The standard adult dose of BUMETANIDE is: 0.5-2 mg IV/IM/PO once daily; may repeat every 6-8 hours; max 10 mg/day. Continuous IV infusion: 1 mg loading dose, then 0.5-2 mg/hour.. The standard adult dose of FUROSCIX is: 80 mg subcutaneously once daily via prefilled syringe. Maximum 80 mg/day. Administer as an adjunct to oral diuretic therapy.. Dosing should always be individualized based on indication, renal and hepatic function, age, and other patient factors.
No direct drug-drug interaction has been formally documented between BUMETANIDE and FUROSCIX in current clinical databases. However, individual patient risk factors including other medications, organ function, and comorbidities should always be evaluated by a qualified healthcare provider.

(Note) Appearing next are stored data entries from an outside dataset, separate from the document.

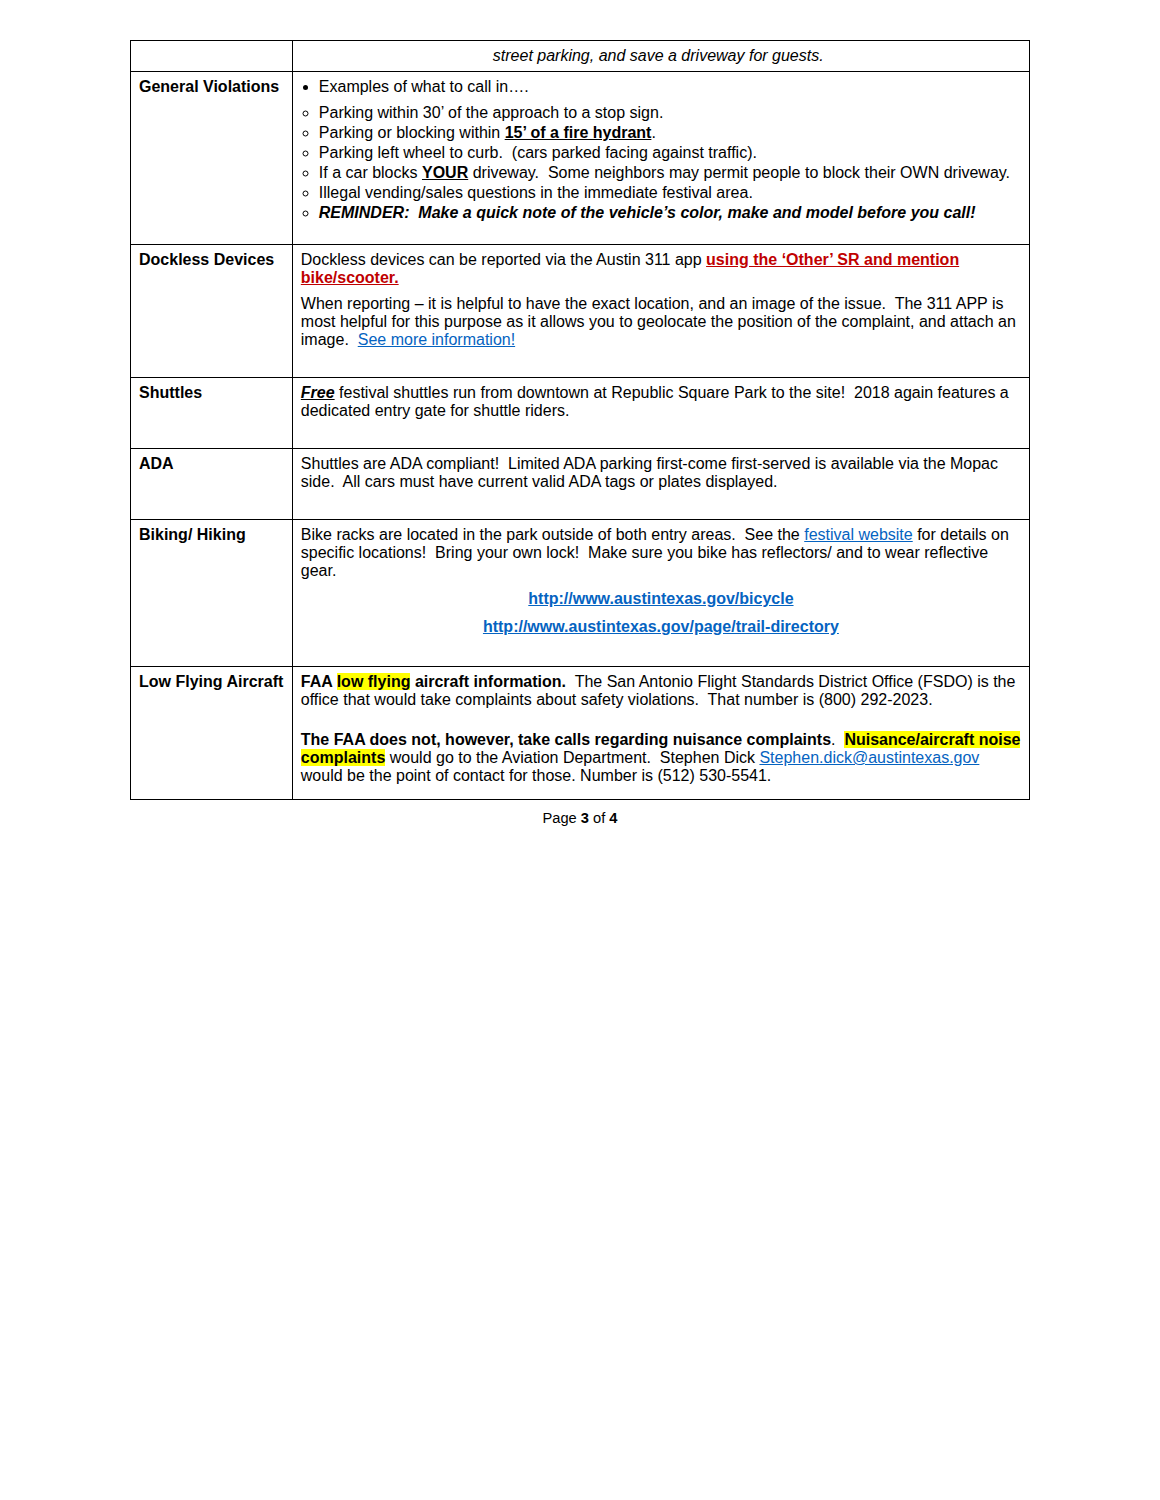| | street parking, and save a driveway for guests. |
| General Violations | Examples of what to call in…. Parking within 30’ of the approach to a stop sign. Parking or blocking within 15’ of a fire hydrant . Parking left wheel to curb. (cars parked facing against traffic). If a car blocks YOUR driveway. Some neighbors may permit people to block their OWN driveway. Illegal vending/sales questions in the immediate festival area. REMINDER: Make a quick note of the vehicle’s color, make and model before you call! |
| Dockless Devices | Dockless devices can be reported via the Austin 311 app using the ‘Other’ SR and mention bike/scooter. When reporting – it is helpful to have the exact location, and an image of the issue. The 311 APP is most helpful for this purpose as it allows you to geolocate the position of the complaint, and attach an image. See more information! |
| Shuttles | Free festival shuttles run from downtown at Republic Square Park to the site! 2018 again features a dedicated entry gate for shuttle riders. |
| ADA | Shuttles are ADA compliant! Limited ADA parking first-come first-served is available via the Mopac side. All cars must have current valid ADA tags or plates displayed. |
| Biking/ Hiking | Bike racks are located in the park outside of both entry areas. See the festival website for details on specific locations! Bring your own lock! Make sure you bike has reflectors/ and to wear reflective gear. http://www.austintexas.gov/bicycle http://www.austintexas.gov/page/trail-directory |
| Low Flying Aircraft | FAA low flying aircraft information. The San Antonio Flight Standards District Office (FSDO) is the office that would take complaints about safety violations. That number is (800) 292-2023. The FAA does not, however, take calls regarding nuisance complaints . Nuisance/aircraft noise complaints would go to the Aviation Department. Stephen Dick Stephen.dick@austintexas.gov would be the point of contact for those. Number is (512) 530-5541. |
Page 3 of 4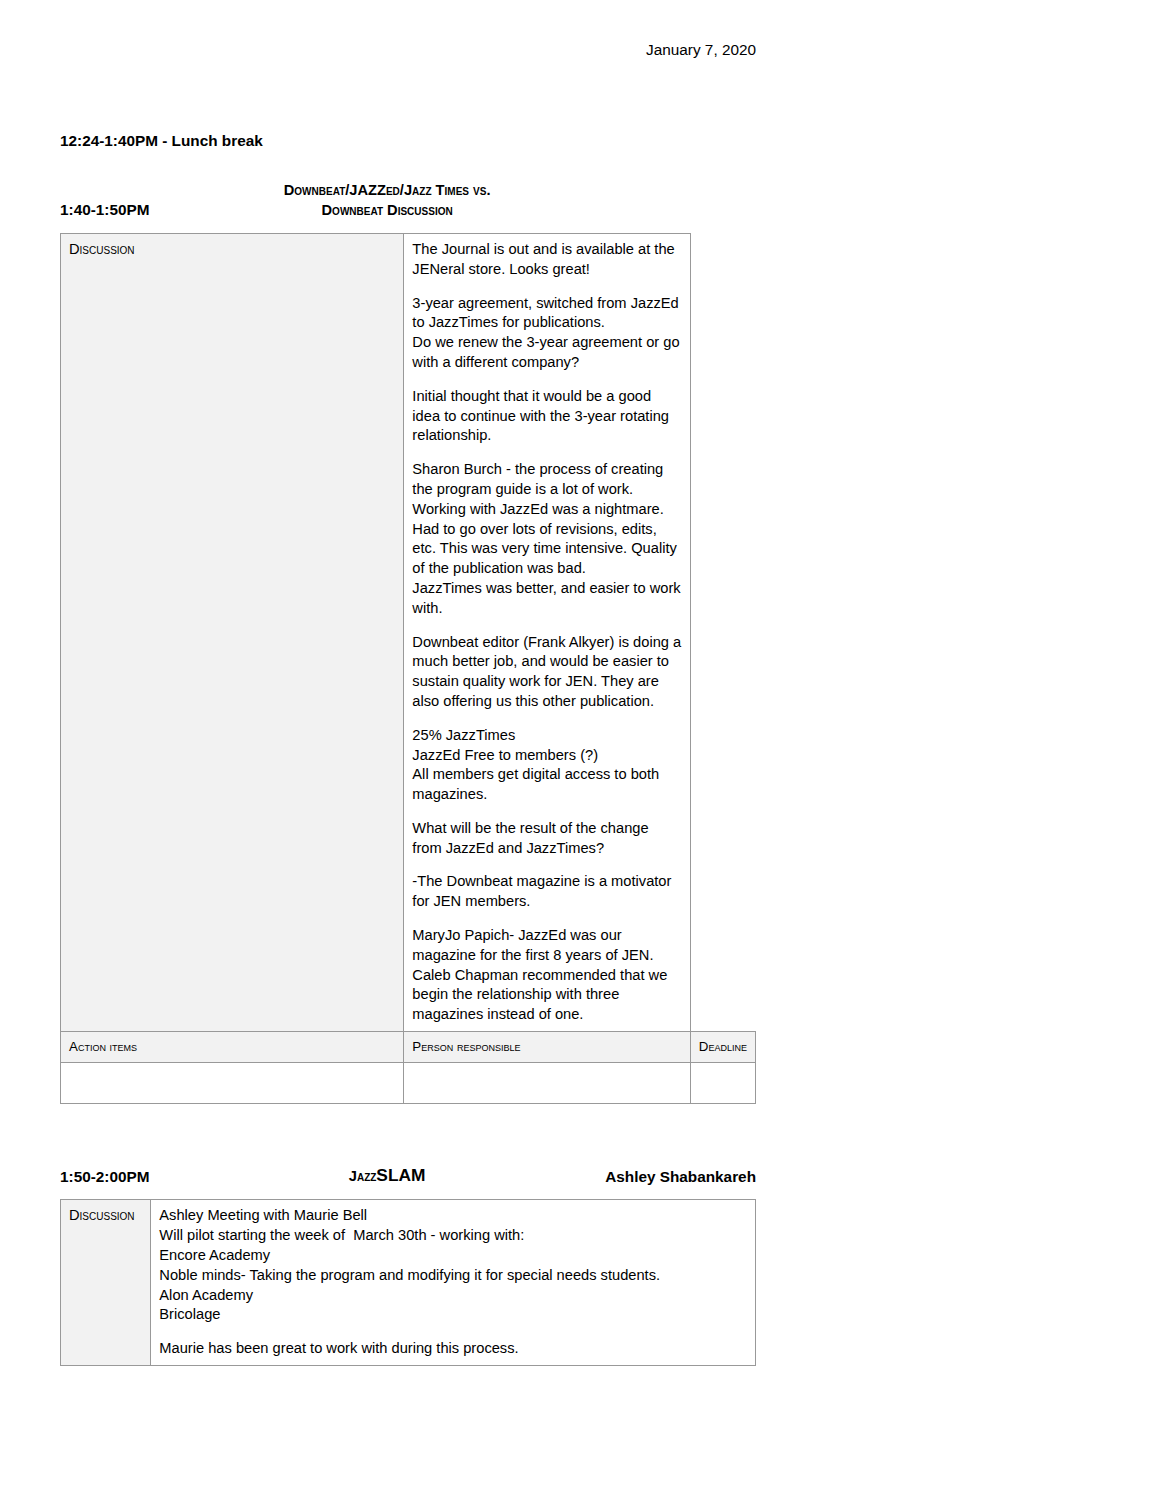January 7, 2020
12:24-1:40PM - Lunch break
1:40-1:50PM
Downbeat/JAZZ ed/Jazz Times vs.
Downbeat Discussion
| Discussion | The Journal is out and is available at the JENeral store. Looks great! 3-year agreement, switched from JazzEd to JazzTimes for publications. Do we renew the 3-year agreement or go with a different company? Initial thought that it would be a good idea to continue with the 3-year rotating relationship. Sharon Burch - the process of creating the program guide is a lot of work. Working with JazzEd was a nightmare. Had to go over lots of revisions, edits, etc. This was very time intensive. Quality of the publication was bad. JazzTimes was better, and easier to work with. Downbeat editor (Frank Alkyer) is doing a much better job, and would be easier to sustain quality work for JEN. They are also offering us this other publication. 25% JazzTimes JazzEd Free to members (?) All members get digital access to both magazines. What will be the result of the change from JazzEd and JazzTimes? -The Downbeat magazine is a motivator for JEN members. MaryJo Papich- JazzEd was our magazine for the first 8 years of JEN. Caleb Chapman recommended that we begin the relationship with three magazines instead of one. |
| Action items | Person responsible | Deadline |
1:50-2:00PM
Jazz SLAM
Ashley Shabankareh
| Discussion | Ashley Meeting with Maurie Bell Will pilot starting the week of March 30th - working with: Encore Academy Noble minds- Taking the program and modifying it for special needs students. Alon Academy Bricolage Maurie has been great to work with during this process. |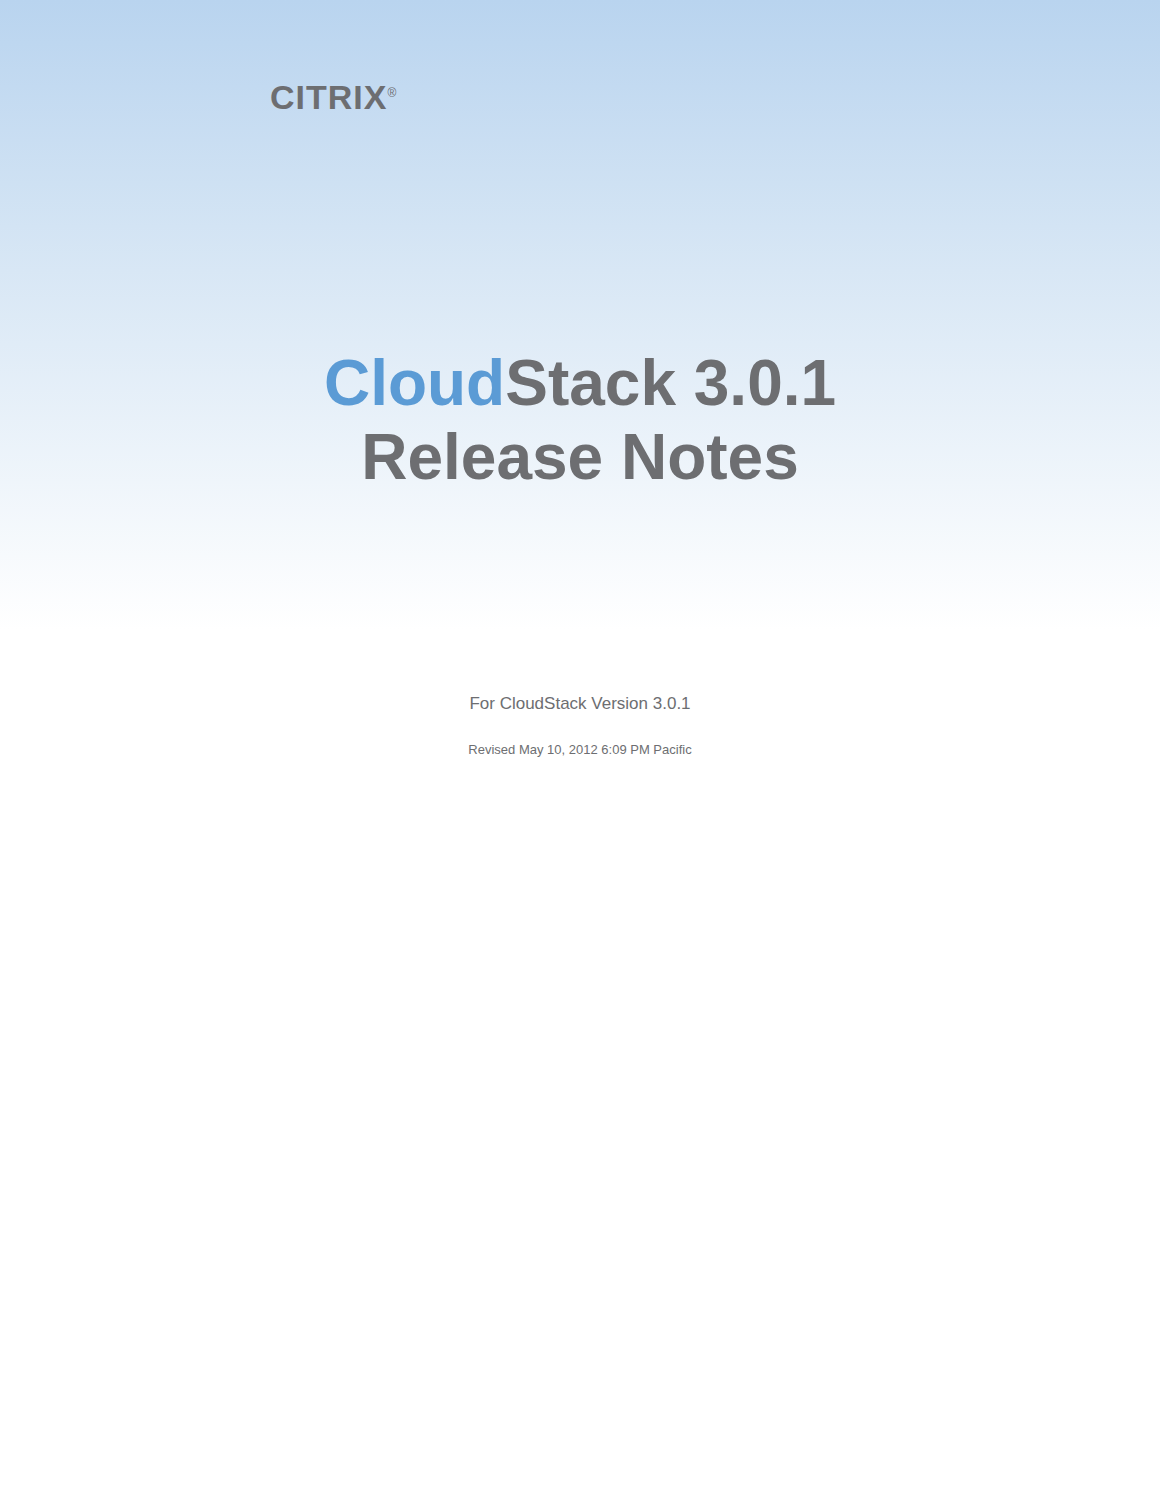CITRIX®
Cloud Stack 3.0.1
Release Notes
For CloudStack Version 3.0.1
Revised May 10, 2012 6:09 PM Pacific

The maternal-fetal safety profiles differ. BUMETANIDE is classified as Category A/B. Bumetanide crosses the placenta. First trimester: No adequate human studies; animal studies show no teratogenicity at clinically relevant doses. Second and third trimesters: Risk o. FUROSCIX is classified as Category C. Furosemide crosses the placenta. First trimester: Limited human data, animal studies show no teratogenicity at clinically relevant doses. Second and third trimesters: Use may cause. Always consult a maternal-fetal medicine specialist before taking either drug during pregnancy or lactation.